Tua! Amor mio, sono molto molto stanca con fitte - Karoline K.

Fabio Nardi per Karoline Knabberchen - Senza data.
Karoline mia… ogni anno ci siamo incontrati a Lucca Comics. Quest’anno la tua malattia lo impedisce. Allora ho scritto per te una serie di poesie-fumetto dove alcuni personaggi delle strisce ci tengono assieme: “Poesia con fumetto verso perfetto”. Siamo vicini anche se lontani. Torneremo a viaggiare assieme con la barca con l’aereo col treno della fantasia. Perché per questo siamo fatti.
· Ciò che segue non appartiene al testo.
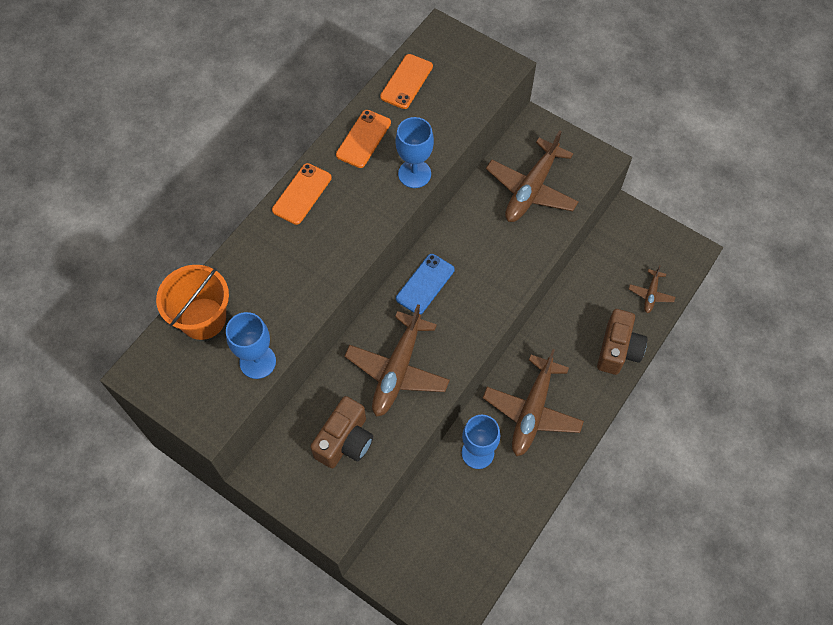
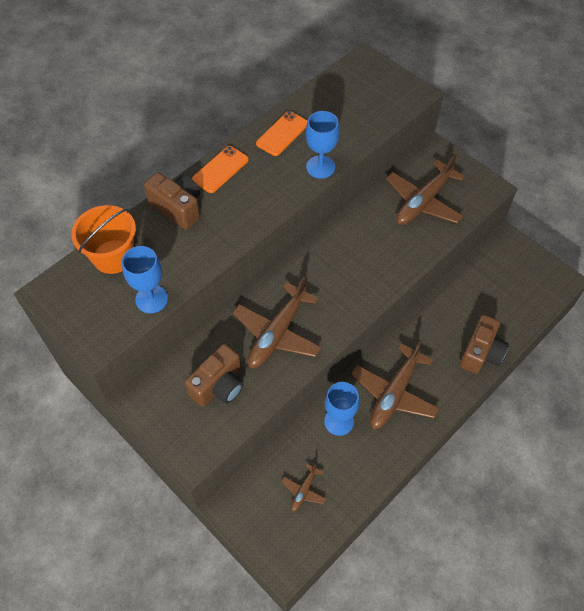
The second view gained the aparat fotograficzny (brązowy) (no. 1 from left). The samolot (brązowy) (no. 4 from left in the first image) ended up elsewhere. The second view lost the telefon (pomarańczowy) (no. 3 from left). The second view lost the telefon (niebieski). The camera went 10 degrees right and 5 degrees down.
Tuo Fabio
Lucca 29 ottobre 1983 nel primo pomeriggio

Fabio Nardi
POESIA CON FUMETTO VERSO PERFETTO
1
LA FILOSOFIA DELLA GIUBBA ROSSA
(in missione nelle foreste del Canadà)
Audax seppe che traversare la foresta innevata
come avventura nel fumetto dove lui
uomo di legge in rossa uniforme sfiorava
pallori e lucori conciliati sopra cupe chiome
… lo poneva in sintonia col roteare degli astri.
Di nome sono il sergente Davis King, si disse,
e l’altro nome al mio accosto è quello del cavallo Get Up
e quello dei cani da slitta: Plutone Urano Giove Mercurio Marte…
Non c’è altro, non ho bisogno d’altro, non voglio altro.
La missione avrà successo se le mie sopracciglia
sono simili al ramo curvato che regge il nevischio.
La legge lambisce sempre l’eterno l’altezza
l’incommensurabile dando a quelli come me
ruolo e distintivo e revolver da usare con ardimento
verso chi turba nel brutto nel volgare l’equilibrio
deciso all’altro capo della via lattea
affinché le umani genti vivano il Bello.
La giustizia. La logica del Bene.
Oltre la foresta e l’oceano ho l’Amore che m’aspetta.
Nella sua casa a Bocca d'Arno che guarda un mare domestico
agitato dal libeccio in certi mesi e calmo come un pascolo
in altri giorni dell’anno. Karoline è la mia stella guida.
Quando sarò via da quest'avventura rischiosa
senza più uniforme: abbracciandola
le porrò una bacca rossa tra i biondi capelli.
Così la disegno nei bivacchi. Con nostalgia.